* [EXERCISE BRIEF]
Identify every line of the data below that contains the string "district", and copy each of those lines in full. Case counts, so a line matches only if the letters have the same capitalization.

* [GIVEN INFORMATION]
# # # # #

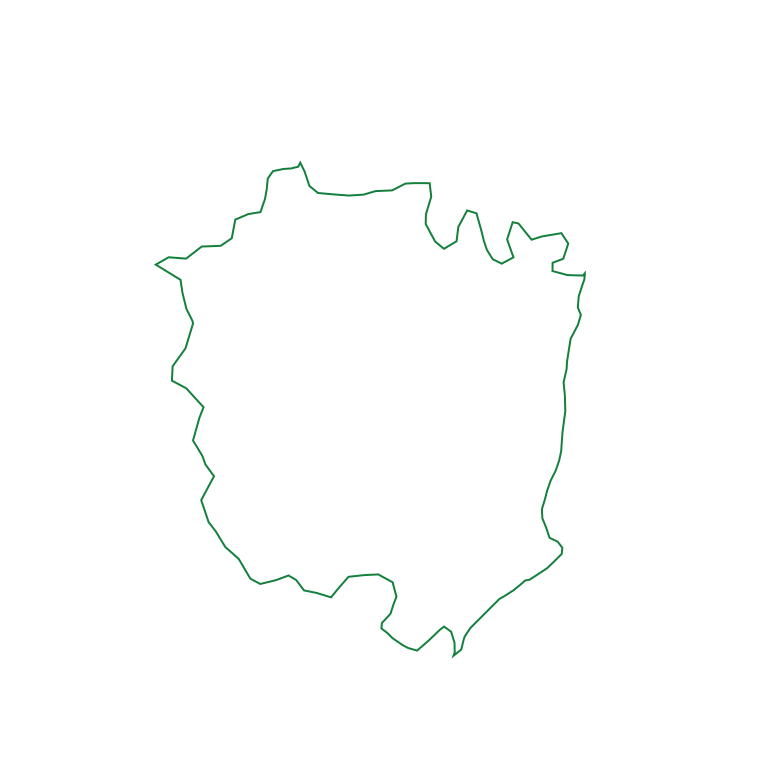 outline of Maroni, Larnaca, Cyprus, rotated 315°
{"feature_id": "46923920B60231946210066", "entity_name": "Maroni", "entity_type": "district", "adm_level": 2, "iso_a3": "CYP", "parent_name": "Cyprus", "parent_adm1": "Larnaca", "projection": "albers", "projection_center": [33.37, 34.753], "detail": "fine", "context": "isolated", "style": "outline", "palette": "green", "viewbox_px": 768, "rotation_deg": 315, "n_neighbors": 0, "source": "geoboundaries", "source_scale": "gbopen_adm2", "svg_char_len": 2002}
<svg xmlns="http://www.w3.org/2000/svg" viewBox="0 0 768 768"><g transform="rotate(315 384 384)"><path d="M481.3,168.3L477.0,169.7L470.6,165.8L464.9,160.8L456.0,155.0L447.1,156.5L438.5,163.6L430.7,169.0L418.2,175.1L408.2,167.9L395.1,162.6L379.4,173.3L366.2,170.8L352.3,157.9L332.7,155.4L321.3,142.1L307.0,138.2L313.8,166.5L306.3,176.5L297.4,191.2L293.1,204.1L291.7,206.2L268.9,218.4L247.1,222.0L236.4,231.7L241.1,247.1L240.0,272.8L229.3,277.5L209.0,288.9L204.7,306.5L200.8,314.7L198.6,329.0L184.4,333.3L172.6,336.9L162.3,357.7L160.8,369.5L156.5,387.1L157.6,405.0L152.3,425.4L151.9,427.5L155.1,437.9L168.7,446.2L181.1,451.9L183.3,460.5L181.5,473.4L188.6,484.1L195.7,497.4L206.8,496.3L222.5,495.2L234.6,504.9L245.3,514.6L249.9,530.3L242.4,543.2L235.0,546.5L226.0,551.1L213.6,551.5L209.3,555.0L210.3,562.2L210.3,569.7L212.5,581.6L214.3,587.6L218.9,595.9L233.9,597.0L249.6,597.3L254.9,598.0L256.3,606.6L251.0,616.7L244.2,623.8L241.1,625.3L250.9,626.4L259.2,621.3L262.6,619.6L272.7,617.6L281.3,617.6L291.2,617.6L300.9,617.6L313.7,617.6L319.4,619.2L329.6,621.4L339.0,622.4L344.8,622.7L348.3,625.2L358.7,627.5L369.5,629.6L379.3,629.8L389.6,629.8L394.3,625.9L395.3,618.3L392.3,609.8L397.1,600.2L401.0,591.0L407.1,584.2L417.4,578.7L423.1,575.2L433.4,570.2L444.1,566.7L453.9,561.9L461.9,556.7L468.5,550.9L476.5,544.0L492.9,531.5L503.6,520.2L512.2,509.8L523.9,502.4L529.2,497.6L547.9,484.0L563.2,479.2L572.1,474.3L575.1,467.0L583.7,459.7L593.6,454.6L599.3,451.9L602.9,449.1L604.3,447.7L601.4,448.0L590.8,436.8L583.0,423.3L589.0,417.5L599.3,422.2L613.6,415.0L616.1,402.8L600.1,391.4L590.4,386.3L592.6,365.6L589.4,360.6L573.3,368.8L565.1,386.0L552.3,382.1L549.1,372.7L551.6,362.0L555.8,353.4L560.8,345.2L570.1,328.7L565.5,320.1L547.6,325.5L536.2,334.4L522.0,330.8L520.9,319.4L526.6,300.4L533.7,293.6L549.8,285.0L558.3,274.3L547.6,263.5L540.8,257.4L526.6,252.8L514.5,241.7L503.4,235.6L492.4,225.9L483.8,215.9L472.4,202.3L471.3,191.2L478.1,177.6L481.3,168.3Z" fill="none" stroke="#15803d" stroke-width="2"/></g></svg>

# # # # #

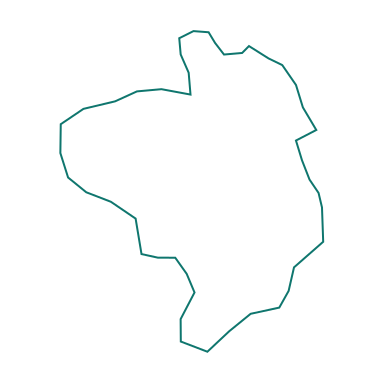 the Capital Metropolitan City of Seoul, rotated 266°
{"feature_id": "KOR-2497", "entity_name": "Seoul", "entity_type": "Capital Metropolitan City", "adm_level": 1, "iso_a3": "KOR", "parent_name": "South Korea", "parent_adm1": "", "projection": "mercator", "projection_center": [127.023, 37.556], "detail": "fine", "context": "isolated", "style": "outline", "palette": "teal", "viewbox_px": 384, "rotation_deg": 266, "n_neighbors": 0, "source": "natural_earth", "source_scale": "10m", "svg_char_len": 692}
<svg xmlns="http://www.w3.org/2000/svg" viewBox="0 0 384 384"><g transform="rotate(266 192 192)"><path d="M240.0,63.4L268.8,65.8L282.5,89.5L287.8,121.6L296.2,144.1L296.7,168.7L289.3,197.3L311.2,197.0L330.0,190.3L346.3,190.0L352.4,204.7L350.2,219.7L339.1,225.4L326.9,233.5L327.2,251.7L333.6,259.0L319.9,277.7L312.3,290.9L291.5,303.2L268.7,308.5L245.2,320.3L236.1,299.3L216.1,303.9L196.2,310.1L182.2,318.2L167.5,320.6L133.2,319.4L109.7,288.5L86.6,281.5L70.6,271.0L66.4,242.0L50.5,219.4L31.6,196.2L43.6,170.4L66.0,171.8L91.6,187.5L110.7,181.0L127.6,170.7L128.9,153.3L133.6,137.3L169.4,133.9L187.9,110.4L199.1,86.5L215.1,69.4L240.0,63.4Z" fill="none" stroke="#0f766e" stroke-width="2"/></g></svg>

# # # # #

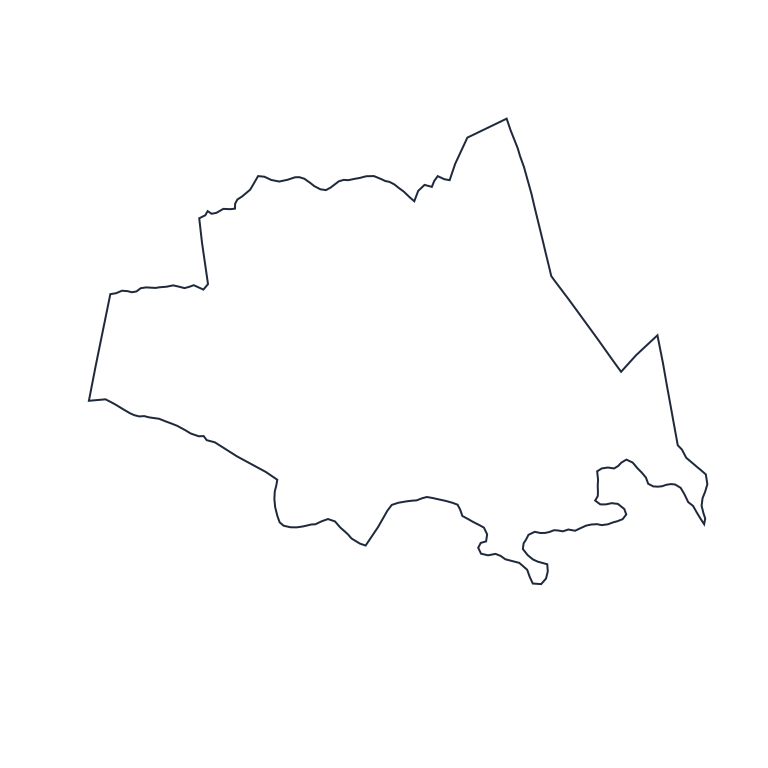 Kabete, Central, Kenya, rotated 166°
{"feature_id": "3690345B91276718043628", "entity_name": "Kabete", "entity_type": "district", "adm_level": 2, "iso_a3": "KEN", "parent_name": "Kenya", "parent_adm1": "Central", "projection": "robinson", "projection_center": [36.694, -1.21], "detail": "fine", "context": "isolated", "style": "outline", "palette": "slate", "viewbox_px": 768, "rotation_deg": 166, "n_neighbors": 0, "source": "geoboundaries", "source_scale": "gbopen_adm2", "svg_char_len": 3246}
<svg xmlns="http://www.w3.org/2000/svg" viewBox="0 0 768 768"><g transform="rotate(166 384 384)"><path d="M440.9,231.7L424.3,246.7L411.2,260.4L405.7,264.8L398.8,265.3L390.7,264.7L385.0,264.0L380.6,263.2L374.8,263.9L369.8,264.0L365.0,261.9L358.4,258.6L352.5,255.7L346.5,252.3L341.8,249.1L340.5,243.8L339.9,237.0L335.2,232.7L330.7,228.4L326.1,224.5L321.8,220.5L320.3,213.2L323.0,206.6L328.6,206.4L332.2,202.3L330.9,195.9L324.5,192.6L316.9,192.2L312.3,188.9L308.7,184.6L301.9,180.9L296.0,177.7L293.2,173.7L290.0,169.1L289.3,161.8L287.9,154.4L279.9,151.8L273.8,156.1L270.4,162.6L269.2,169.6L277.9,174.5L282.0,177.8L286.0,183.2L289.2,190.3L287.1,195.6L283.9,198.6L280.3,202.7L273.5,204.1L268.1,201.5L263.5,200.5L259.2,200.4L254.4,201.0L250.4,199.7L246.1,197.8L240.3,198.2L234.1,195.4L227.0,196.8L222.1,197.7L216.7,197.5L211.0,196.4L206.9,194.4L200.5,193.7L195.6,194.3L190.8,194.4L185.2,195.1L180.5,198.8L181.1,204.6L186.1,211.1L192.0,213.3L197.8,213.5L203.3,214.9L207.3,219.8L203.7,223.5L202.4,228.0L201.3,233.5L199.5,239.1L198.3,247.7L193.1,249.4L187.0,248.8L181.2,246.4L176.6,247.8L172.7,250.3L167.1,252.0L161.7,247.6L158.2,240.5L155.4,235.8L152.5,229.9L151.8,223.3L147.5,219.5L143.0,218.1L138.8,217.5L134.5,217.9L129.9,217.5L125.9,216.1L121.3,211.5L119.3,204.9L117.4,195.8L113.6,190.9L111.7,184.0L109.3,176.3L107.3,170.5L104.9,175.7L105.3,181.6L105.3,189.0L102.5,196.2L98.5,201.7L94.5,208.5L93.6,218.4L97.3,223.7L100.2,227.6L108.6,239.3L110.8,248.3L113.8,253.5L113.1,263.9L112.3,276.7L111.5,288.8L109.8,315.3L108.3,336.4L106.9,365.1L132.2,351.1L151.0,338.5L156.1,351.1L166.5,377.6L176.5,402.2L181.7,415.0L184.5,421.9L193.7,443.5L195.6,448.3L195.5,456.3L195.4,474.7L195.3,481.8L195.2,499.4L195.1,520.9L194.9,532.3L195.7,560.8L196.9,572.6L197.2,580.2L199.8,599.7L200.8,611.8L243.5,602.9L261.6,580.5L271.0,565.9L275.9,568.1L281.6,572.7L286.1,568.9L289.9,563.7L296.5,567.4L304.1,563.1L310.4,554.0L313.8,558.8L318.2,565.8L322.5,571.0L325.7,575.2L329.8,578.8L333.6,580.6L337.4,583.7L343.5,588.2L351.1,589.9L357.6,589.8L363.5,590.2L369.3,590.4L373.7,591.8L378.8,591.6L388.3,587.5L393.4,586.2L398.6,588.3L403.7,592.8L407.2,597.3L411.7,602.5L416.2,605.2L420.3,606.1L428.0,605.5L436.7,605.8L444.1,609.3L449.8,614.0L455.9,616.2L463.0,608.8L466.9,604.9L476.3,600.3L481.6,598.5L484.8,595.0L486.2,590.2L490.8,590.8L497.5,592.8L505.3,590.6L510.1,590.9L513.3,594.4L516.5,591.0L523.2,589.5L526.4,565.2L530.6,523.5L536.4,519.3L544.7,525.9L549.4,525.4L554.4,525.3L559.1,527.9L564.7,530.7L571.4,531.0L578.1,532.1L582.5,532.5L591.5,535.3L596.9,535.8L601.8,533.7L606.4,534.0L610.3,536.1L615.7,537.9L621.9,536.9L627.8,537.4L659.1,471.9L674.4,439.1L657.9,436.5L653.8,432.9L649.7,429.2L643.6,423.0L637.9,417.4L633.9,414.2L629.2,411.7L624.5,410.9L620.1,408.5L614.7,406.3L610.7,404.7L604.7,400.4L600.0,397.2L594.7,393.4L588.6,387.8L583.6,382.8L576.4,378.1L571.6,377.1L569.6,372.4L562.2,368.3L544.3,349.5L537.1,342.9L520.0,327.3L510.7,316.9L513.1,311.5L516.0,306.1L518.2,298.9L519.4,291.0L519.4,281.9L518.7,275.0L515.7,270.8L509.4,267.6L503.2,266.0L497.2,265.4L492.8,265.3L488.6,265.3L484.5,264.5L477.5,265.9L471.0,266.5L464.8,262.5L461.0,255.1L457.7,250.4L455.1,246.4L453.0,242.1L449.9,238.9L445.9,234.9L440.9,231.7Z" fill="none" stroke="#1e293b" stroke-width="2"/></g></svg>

# # # # #

* [EXERCISE RESPONSE]
{"feature_id": "46923920B60231946210066", "entity_name": "Maroni", "entity_type": "district", "adm_level": 2, "iso_a3": "CYP", "parent_name": "Cyprus", "parent_adm1": "Larnaca", "projection": "albers", "projection_center": [33.37, 34.753], "detail": "fine", "context": "isolated", "style": "outline", "palette": "green", "viewbox_px": 768, "rotation_deg": 315, "n_neighbors": 0, "source": "geoboundaries", "source_scale": "gbopen_adm2", "svg_char_len": 2002}
{"feature_id": "3690345B91276718043628", "entity_name": "Kabete", "entity_type": "district", "adm_level": 2, "iso_a3": "KEN", "parent_name": "Kenya", "parent_adm1": "Central", "projection": "robinson", "projection_center": [36.694, -1.21], "detail": "fine", "context": "isolated", "style": "outline", "palette": "slate", "viewbox_px": 768, "rotation_deg": 166, "n_neighbors": 0, "source": "geoboundaries", "source_scale": "gbopen_adm2", "svg_char_len": 3246}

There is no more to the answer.